April 28.—Wrought at continuing the Works, with some criticism on
Defoe. [509] I have great aversion, I cannot tell why, to stuffing the
"Border Antiquities" into what they call the Prose Works.
[509]This refers to the Miscellaneous Prose Works, forming
24 vols., the publication of which did not commence until May 1834,
although, as is shown by the Journal, the author was busy in its
preparation. The "criticism on Defoe" will be found in the fourth
volume, pp. 247-296, forming a supplement to John Ballantyne's
Biographical Notice of Defoe in the same volume. The "Essay on Border
Antiquities" appeared, notwithstanding Scott's misgivings, in the
seventh volume.
There is no encouragement, to be sure, for doing better, for nobody
seems to care. I cannot get an answer from J. Ballantyne, whether he
thinks the review on the Highlands would be a better substitution.

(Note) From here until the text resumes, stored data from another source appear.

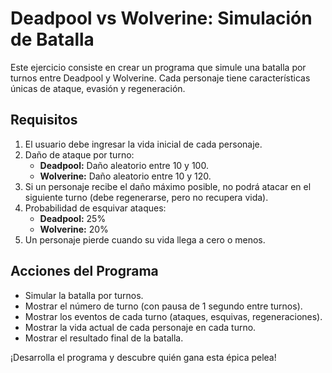 # Deadpool vs Wolverine: Simulación de Batalla

Este ejercicio consiste en crear un programa que simule una batalla por turnos entre Deadpool y Wolverine. Cada personaje tiene características únicas de ataque, evasión y regeneración.

## Requisitos

1. El usuario debe ingresar la vida inicial de cada personaje.
2. Daño de ataque por turno:
    - **Deadpool:** Daño aleatorio entre 10 y 100.
    - **Wolverine:** Daño aleatorio entre 10 y 120.
3. Si un personaje recibe el daño máximo posible, no podrá atacar en el siguiente turno (debe regenerarse, pero no recupera vida).
4. Probabilidad de esquivar ataques:
    - **Deadpool:** 25%
    - **Wolverine:** 20%
5. Un personaje pierde cuando su vida llega a cero o menos.

## Acciones del Programa

- Simular la batalla por turnos.
- Mostrar el número de turno (con pausa de 1 segundo entre turnos).
- Mostrar los eventos de cada turno (ataques, esquivas, regeneraciones).
- Mostrar la vida actual de cada personaje en cada turno.
- Mostrar el resultado final de la batalla.

¡Desarrolla el programa y descubre quién gana esta épica pelea!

April 29.—Colonel and Captain Ferguson dined here with Mr. Laidlaw. I
wrote all the morning, then cut some wood. I think the weather gets too
warm for hard work with the axe, or I get too stiff and easily tired.
April 30.—Went to Jedburgh to circuit, where found my old friend and
schoolfellow, D. Monypenny. [510] Nothing to-day but a pack of riff-raff
cases of petty larceny and trash. Dined as usual with the Judge, and
slept at my old friend Mr. Shortreed's.